## ESTRATTO DEL DOCUMENTO
=======

PAOLO LIMOLI, L’ARTISTA DELLA CARTA
Dopo una lunga esperienza come grafico e pubblicitario di successo, il vicentino Paolo Limoli si è inventato una nuova maniera per esprimere la sua creatività attraverso la carta: usarla in modo tridimensionale per farne autentiche opere d’arte. L’ho incontrato e vi racconto in esclusiva la sua affascinante storia.

Artista, Comunicatore, Naming Specialist.
Ideatore di VICENZA.COM
Ciao Paolo, io e te ci conosciamo da ragazzi, ma vorrei raccontare a chi non ti conosce la tua bella storia professionale e accompagnare i lettori di VICENZACOM alla scoperta del tuo mondo artistico. Raccontami dei tuoi inizi…
Gli inizi partono da lontano. Evidentemente devo aver ereditato dei talenti perché senza studi specifici ho iniziato a disegnare da bambino, poi ad appassionarmi alla musica imparando a suonare le tastiere all’età di 10 anni. Lo facevo spinto semplicemente dalla passione e dall’istinto, ma erano attività cui mi dedicavo più tempo possibile. In questo senso ero un bambino anomalo… preferivo disegnare e suonare invece che andare al parco a giocare a calcio. Non ero un “asociale”, non lo sono mai stato, ma avevo queste priorità nella mia testa. Ne sentivo il bisogno, il piacere e il “dovere”. Negli anni hanno continuato a farmi compagnia fino a quando non ho terminato il Liceo ed è a quel punto che sono rimaste semplici passioni. Non è difficile però immaginare, avendo questa sensibilità artistica, ed in particolare la capacità di disegnare, in quale settore io abbia potuto affacciarmi professionalmente.


Quindi mi stai dicendo che a 18 anni hai fatto una scelta di campo, tra le tue due grandi passioni e talenti giovanili. Il gesto grafico ha avuto il sopravvento, considerato anche che fare musica di professione a Vicenza non sarebbe stata una scelta in discesa… giusto?

=======

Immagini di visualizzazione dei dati

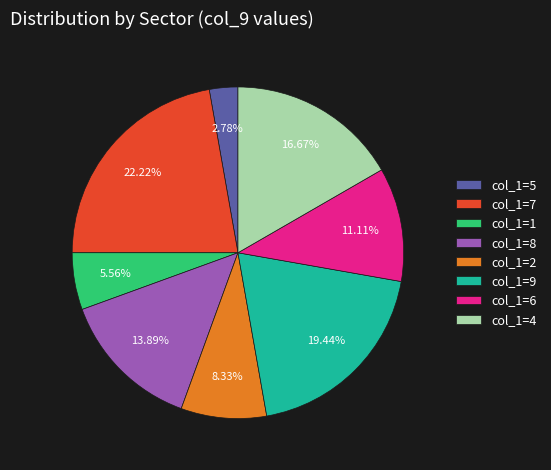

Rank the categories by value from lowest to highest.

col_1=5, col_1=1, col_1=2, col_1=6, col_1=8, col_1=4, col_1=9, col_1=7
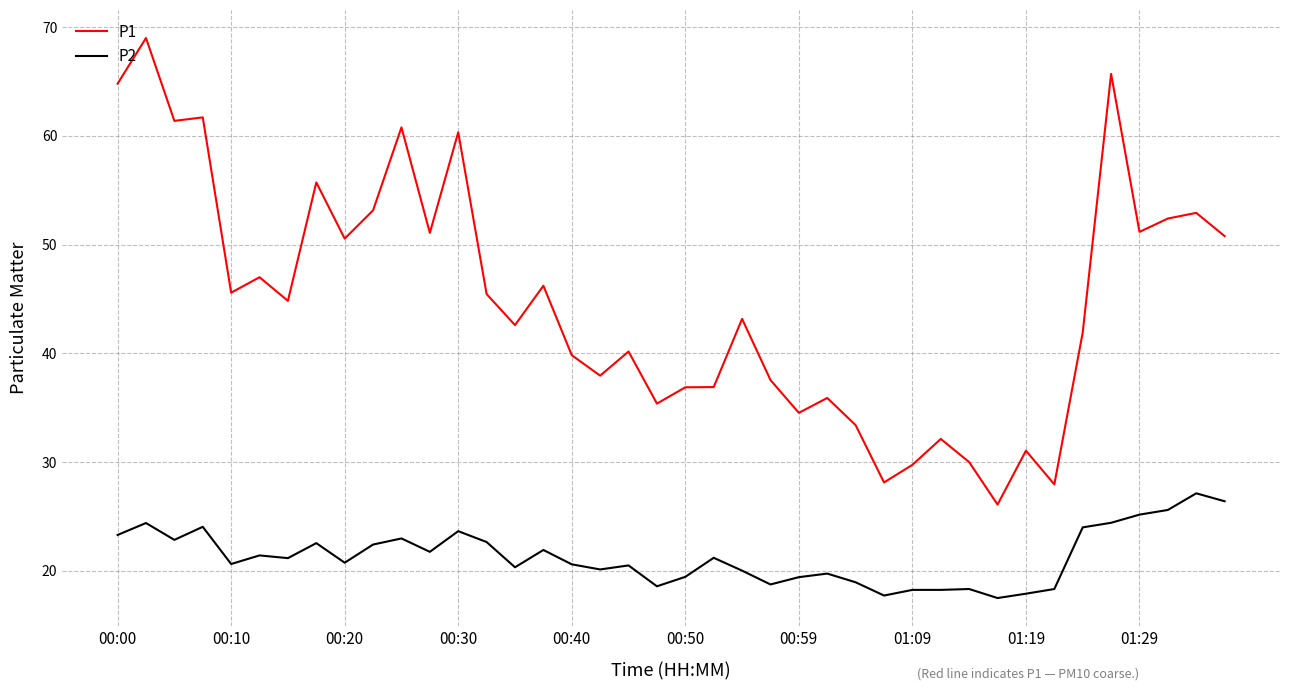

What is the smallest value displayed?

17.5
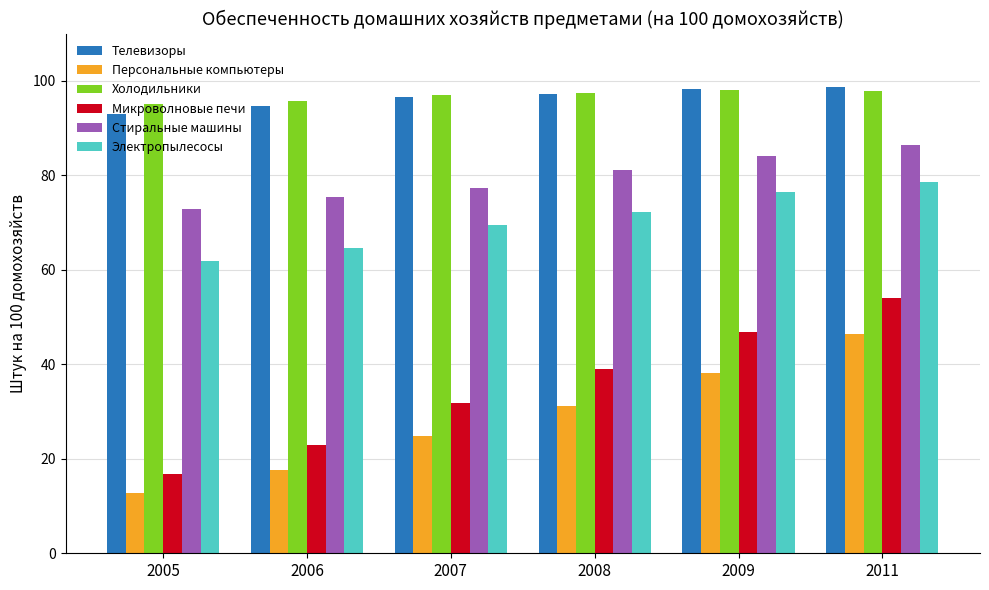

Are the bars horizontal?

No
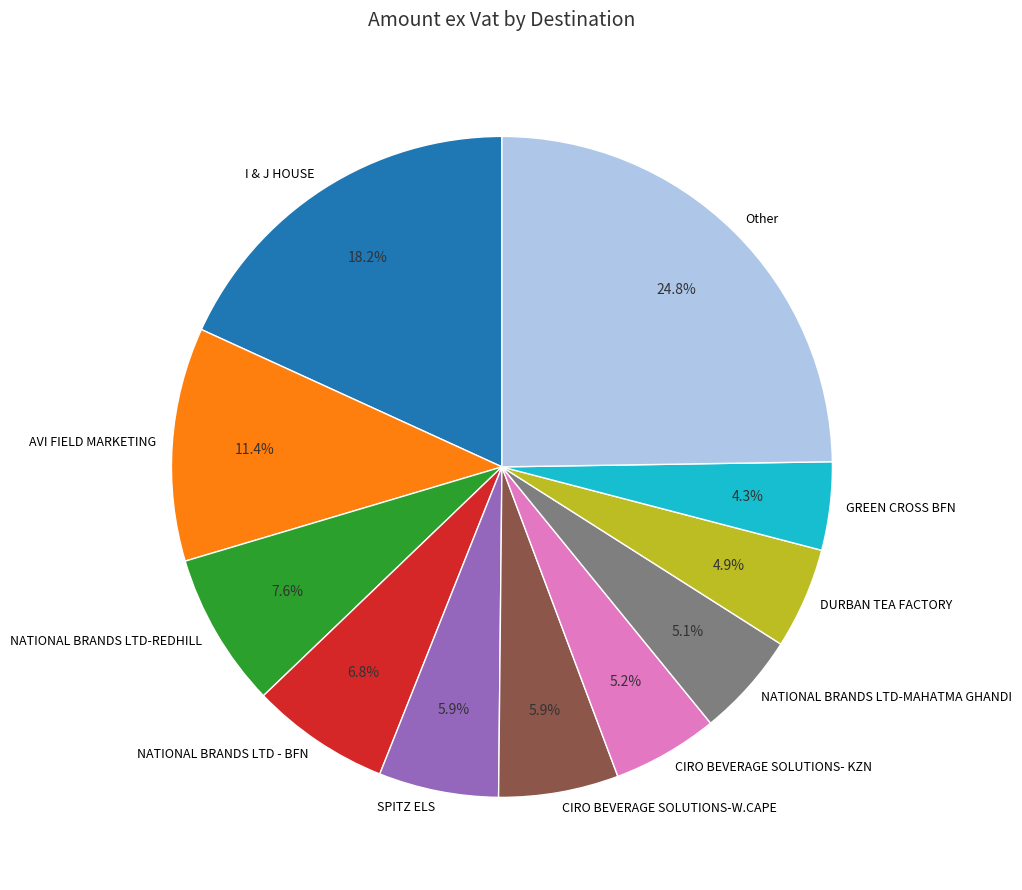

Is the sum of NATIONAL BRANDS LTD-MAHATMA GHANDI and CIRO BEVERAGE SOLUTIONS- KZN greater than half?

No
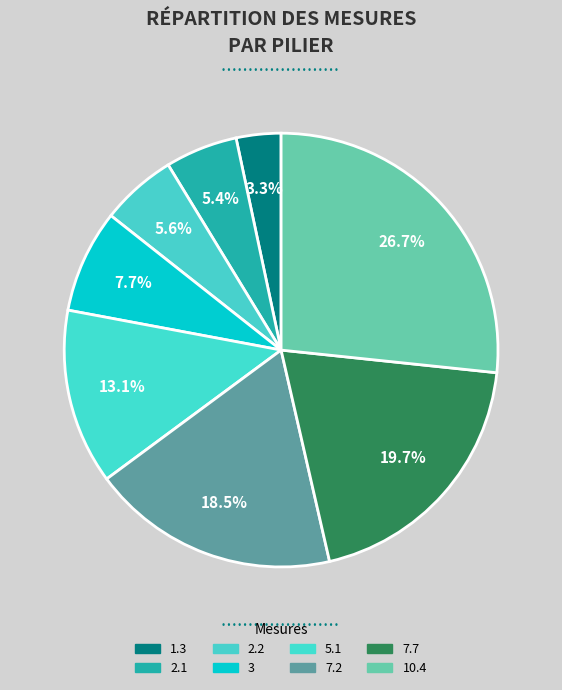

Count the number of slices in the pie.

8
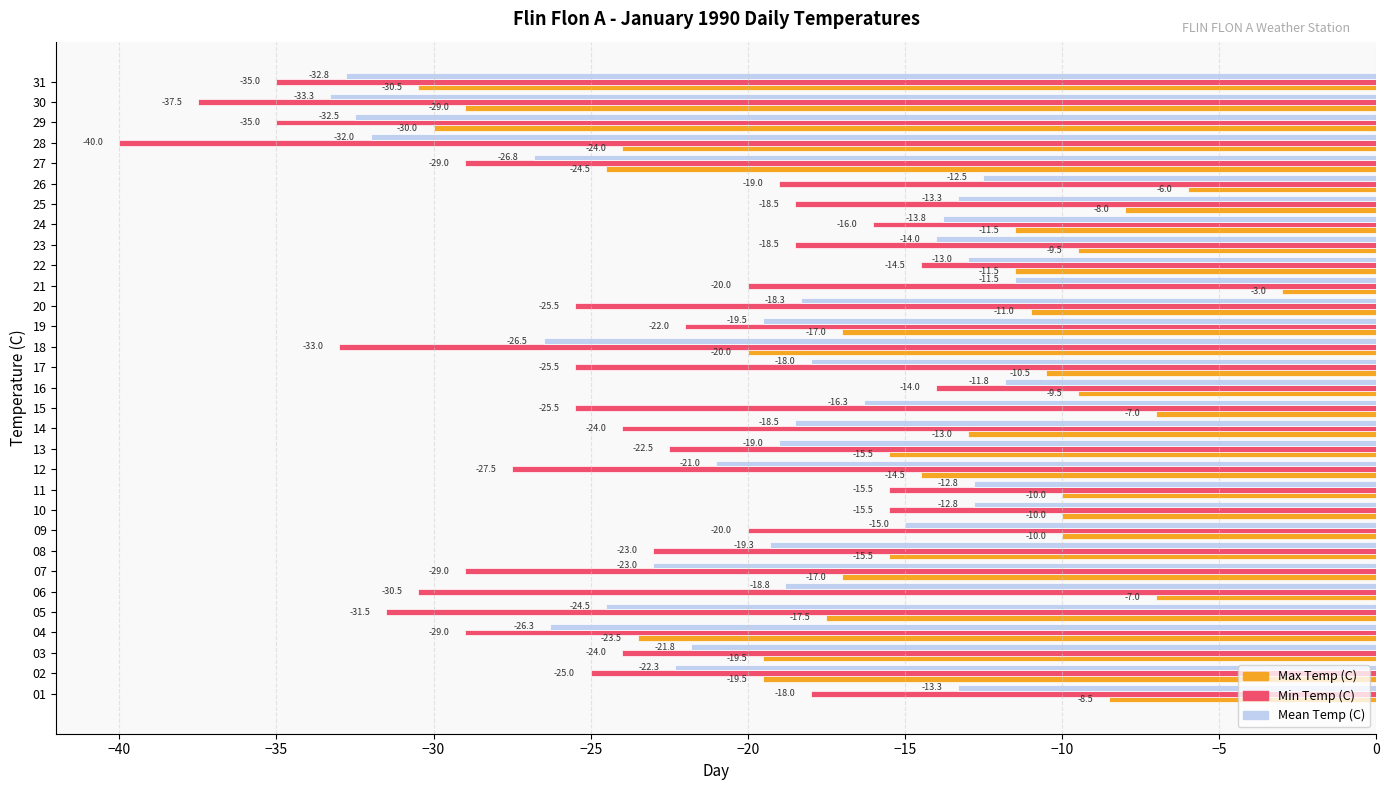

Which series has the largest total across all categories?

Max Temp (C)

=======

## COMPLETARE QUANTO SEGUE
1. Secondo l'intervista a Paolo Limoli, a quale età egli ha imparato a suonare le tastiere?
2. Riproduca fedelmente il passo dell'intervista a Paolo Limoli compreso tra "Quindi mi stai" e "in discesa… giusto?", estremi inclusi.
3. Scriva il seguito dell'intervista a Paolo Limoli, riprendendo subito dopo l'ultima frase riportata.

## RISPOSTE ALLE CONSEGNE
1. All'età di 10 anni.

2.
Quindi mi stai dicendo che a 18 anni hai fatto una scelta di campo, tra le tue due grandi passioni e talenti giovanili. Il gesto grafico ha avuto il sopravvento, considerato anche che fare musica di professione a Vicenza non sarebbe stata una scelta in discesa… giusto?

3.
Esatto. Anche se mi sono preso qualche bella soddisfazione, la musica è rimasta allo stadio di passione.

Il disegno invece mi ha aperto la strada verso la professione. Ho iniziato seguendo il classico consiglio che si dà ai giovani, ovvero di provare a proporsi bussando alla porta di chi la professione la svolgeva già con successo. Fu così che mi proposi come grafico alle agenzie di comunicazione e pubblicità vicentine, conoscendo in pochi mesi praticamente tutte le realtà locali. Fu una grande fortuna perché ebbi così modo di conoscere professionisti di assoluto rilievo. Uno di loro in particolare… Un mantovano importato a Vicenza dopo una lunga e prestigiosa carriera a Milano.
Scommetto che si trattava di Giancarlo Alesiani!

Esatto!
Straordinario professionista e splendida persona… Amico comune.
Si… lui è stato per me un amico, un padre e un grande maestro, anche in virtù dei sedici anni di differenza di età. Una persona diretta e limpida, per certi versi poco diplomatica, tant’è che quando ci siamo conosciuti mi disse: “Se vuoi lì c’è un tavolo per te. Ti insegno l’ABC. Qui c’è una libreria (NR per la cronaca una spettacolare collezione di libri sulla grafica e sul design). Non mi rompere le scatole. Però se ti comporti bene e prometti di stare zitto, ti porto ai servizi fotografici, in tipografia, magari anche a qualche riunione con i clienti così impari il lavoro. Se ti sta bene ti do un gettone di presenza di 50.000 lire al mese (NR l’equivalente di 50 € di oggi). Se non ti va bene quella è la porta”.
Me lo ricordo come fosse oggi. Parole testuali. Ed io, altrettanto direttamente ed istintivamente, gli risposi: “Giancarlo, se vuoi quei soldi te li do io, anche di più, se mi insegni. Io ho voglia di imparare.” E questo scambio di battute dirette ci conquistò a vicenda. Mi diede subito la chiave e lì rimasi per 8 anni. Aveva clienti di livello top, come Marzotto, COIN, Banca Cattolica del veneto (l’odierna Banca Intesa), BMW e altri del genere, per intenderci…
Due anni dopo, a vent’anni, avevo già la mia partita IVA, ero un libero professionista e lavoravo sia per lui che per altre agenzie di Vicenza.

È stata un’esperienza incredibile che mi ha consentito di conoscere il mondo della comunicazione, vicentino e nazionale, come meglio non sarebbe stato possibile. Ed è stata la maniera migliore per darmi la conferma che quella era la mia strada. Mi piaceva tutto di quel mondo. Mi sono appassionato alla fotografia, alla stampa, a tutte le tecniche di riproduzione, e poi anche alle discipline più complesse come il marketing, la comunicazione, la pubblicità…
Non ero più semplicemente un graphic designer. Come era lui del resto, che sapeva districarsi tra tutte queste discipline con agilità e confidenza. Ed inizio a collaborare anche con gli altri protagonisti della comunicazione vicentina, come Pino Rausa.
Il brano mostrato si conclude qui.